__Work instruction__. Could you copy each of the records below line for line, without changing a single character?
++++ Given records ++++
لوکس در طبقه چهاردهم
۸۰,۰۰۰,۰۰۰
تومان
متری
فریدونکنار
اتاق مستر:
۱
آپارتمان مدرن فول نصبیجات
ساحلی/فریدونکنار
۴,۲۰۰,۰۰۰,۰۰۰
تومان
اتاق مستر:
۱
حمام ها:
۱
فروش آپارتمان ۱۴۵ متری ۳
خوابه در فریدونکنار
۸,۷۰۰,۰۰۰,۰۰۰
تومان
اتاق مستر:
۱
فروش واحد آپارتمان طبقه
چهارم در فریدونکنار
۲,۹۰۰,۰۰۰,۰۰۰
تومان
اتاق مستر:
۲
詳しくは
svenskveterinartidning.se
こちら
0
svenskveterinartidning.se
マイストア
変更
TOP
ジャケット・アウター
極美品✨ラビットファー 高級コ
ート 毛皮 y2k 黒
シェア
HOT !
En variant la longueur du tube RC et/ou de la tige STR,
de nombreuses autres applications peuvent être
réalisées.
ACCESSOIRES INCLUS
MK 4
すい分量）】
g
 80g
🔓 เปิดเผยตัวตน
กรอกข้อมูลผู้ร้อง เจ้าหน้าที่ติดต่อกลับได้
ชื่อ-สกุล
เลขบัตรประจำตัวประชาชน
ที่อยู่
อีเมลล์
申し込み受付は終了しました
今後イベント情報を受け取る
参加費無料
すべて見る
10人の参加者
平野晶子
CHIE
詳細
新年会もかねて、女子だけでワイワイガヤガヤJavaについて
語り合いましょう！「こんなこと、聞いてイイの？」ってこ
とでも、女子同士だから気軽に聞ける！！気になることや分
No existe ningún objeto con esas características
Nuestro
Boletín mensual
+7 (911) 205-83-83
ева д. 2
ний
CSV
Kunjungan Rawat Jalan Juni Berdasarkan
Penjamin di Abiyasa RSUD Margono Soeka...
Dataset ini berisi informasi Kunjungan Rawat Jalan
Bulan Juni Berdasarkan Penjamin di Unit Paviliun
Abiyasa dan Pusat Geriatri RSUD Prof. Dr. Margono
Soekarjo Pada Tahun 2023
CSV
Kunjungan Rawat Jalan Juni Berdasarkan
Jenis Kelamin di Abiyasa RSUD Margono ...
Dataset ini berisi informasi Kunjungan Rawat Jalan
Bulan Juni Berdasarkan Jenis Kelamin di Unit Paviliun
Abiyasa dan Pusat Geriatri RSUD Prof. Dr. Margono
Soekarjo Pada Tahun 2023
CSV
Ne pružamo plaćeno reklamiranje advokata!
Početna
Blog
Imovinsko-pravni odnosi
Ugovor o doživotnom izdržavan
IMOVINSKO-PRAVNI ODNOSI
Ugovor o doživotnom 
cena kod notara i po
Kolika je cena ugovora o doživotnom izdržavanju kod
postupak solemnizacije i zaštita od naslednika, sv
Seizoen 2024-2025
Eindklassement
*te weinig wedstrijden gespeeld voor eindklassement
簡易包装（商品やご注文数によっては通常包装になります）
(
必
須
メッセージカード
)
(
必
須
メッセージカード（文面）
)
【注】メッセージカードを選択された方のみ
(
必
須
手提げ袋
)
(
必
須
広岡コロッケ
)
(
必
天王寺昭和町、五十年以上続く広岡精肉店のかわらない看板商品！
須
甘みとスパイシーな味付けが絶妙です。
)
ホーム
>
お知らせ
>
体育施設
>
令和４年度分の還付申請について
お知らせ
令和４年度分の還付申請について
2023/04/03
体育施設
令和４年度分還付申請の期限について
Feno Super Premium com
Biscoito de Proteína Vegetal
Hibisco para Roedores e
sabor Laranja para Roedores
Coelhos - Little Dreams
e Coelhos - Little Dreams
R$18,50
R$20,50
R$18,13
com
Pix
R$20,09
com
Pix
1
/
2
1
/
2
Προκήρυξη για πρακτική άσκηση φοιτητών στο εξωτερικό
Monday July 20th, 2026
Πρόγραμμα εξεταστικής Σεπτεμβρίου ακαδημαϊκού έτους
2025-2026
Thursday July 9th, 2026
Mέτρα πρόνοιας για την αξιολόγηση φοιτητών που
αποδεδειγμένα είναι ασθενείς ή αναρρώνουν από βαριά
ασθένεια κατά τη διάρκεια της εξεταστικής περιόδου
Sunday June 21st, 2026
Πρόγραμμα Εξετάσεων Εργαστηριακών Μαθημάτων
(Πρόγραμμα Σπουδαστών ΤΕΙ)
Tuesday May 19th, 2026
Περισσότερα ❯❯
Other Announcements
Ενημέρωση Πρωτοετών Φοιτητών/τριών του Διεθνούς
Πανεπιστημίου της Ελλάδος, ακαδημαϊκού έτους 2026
++++
__Written reply__.
لوکس در طبقه چهاردهم
۸۰,۰۰۰,۰۰۰
تومان
متری
فریدونکنار
اتاق مستر:
۱
آپارتمان مدرن فول نصبیجات
ساحلی/فریدونکنار
۴,۲۰۰,۰۰۰,۰۰۰
تومان
اتاق مستر:
۱
حمام ها:
۱
فروش آپارتمان ۱۴۵ متری ۳
خوابه در فریدونکنار
۸,۷۰۰,۰۰۰,۰۰۰
تومان
اتاق مستر:
۱
فروش واحد آپارتمان طبقه
چهارم در فریدونکنار
۲,۹۰۰,۰۰۰,۰۰۰
تومان
اتاق مستر:
۲
詳しくは
svenskveterinartidning.se
こちら
0
svenskveterinartidning.se
マイストア
変更
TOP
ジャケット・アウター
極美品✨ラビットファー 高級コ
ート 毛皮 y2k 黒
シェア
HOT !
En variant la longueur du tube RC et/ou de la tige STR,
de nombreuses autres applications peuvent être
réalisées.
ACCESSOIRES INCLUS
MK 4
すい分量）】
g
 80g
🔓 เปิดเผยตัวตน
กรอกข้อมูลผู้ร้อง เจ้าหน้าที่ติดต่อกลับได้
ชื่อ-สกุล
เลขบัตรประจำตัวประชาชน
ที่อยู่
อีเมลล์
申し込み受付は終了しました
今後イベント情報を受け取る
参加費無料
すべて見る
10人の参加者
平野晶子
CHIE
詳細
新年会もかねて、女子だけでワイワイガヤガヤJavaについて
語り合いましょう！「こんなこと、聞いてイイの？」ってこ
とでも、女子同士だから気軽に聞ける！！気になることや分
No existe ningún objeto con esas características
Nuestro
Boletín mensual
+7 (911) 205-83-83
ева д. 2
ний
CSV
Kunjungan Rawat Jalan Juni Berdasarkan
Penjamin di Abiyasa RSUD Margono Soeka...
Dataset ini berisi informasi Kunjungan Rawat Jalan
Bulan Juni Berdasarkan Penjamin di Unit Paviliun
Abiyasa dan Pusat Geriatri RSUD Prof. Dr. Margono
Soekarjo Pada Tahun 2023
CSV
Kunjungan Rawat Jalan Juni Berdasarkan
Jenis Kelamin di Abiyasa RSUD Margono ...
Dataset ini berisi informasi Kunjungan Rawat Jalan
Bulan Juni Berdasarkan Jenis Kelamin di Unit Paviliun
Abiyasa dan Pusat Geriatri RSUD Prof. Dr. Margono
Soekarjo Pada Tahun 2023
CSV
Ne pružamo plaćeno reklamiranje advokata!
Početna
Blog
Imovinsko-pravni odnosi
Ugovor o doživotnom izdržavan
IMOVINSKO-PRAVNI ODNOSI
Ugovor o doživotnom 
cena kod notara i po
Kolika je cena ugovora o doživotnom izdržavanju kod
postupak solemnizacije i zaštita od naslednika, sv
Seizoen 2024-2025
Eindklassement
*te weinig wedstrijden gespeeld voor eindklassement
簡易包装（商品やご注文数によっては通常包装になります）
(
必
須
メッセージカード
)
(
必
須
メッセージカード（文面）
)
【注】メッセージカードを選択された方のみ
(
必
須
手提げ袋
)
(
必
須
広岡コロッケ
)
(
必
天王寺昭和町、五十年以上続く広岡精肉店のかわらない看板商品！
須
甘みとスパイシーな味付けが絶妙です。
)
ホーム
>
お知らせ
>
体育施設
>
令和４年度分の還付申請について
お知らせ
令和４年度分の還付申請について
2023/04/03
体育施設
令和４年度分還付申請の期限について
Feno Super Premium com
Biscoito de Proteína Vegetal
Hibisco para Roedores e
sabor Laranja para Roedores
Coelhos - Little Dreams
e Coelhos - Little Dreams
R$18,50
R$20,50
R$18,13
com
Pix
R$20,09
com
Pix
1
/
2
1
/
2
Προκήρυξη για πρακτική άσκηση φοιτητών στο εξωτερικό
Monday July 20th, 2026
Πρόγραμμα εξεταστικής Σεπτεμβρίου ακαδημαϊκού έτους
2025-2026
Thursday July 9th, 2026
Mέτρα πρόνοιας για την αξιολόγηση φοιτητών που
αποδεδειγμένα είναι ασθενείς ή αναρρώνουν από βαριά
ασθένεια κατά τη διάρκεια της εξεταστικής περιόδου
Sunday June 21st, 2026
Πρόγραμμα Εξετάσεων Εργαστηριακών Μαθημάτων
(Πρόγραμμα Σπουδαστών ΤΕΙ)
Tuesday May 19th, 2026
Περισσότερα ❯❯
Other Announcements
Ενημέρωση Πρωτοετών Φοιτητών/τριών του Διεθνούς
Πανεπιστημίου της Ελλάδος, ακαδημαϊκού έτους 2026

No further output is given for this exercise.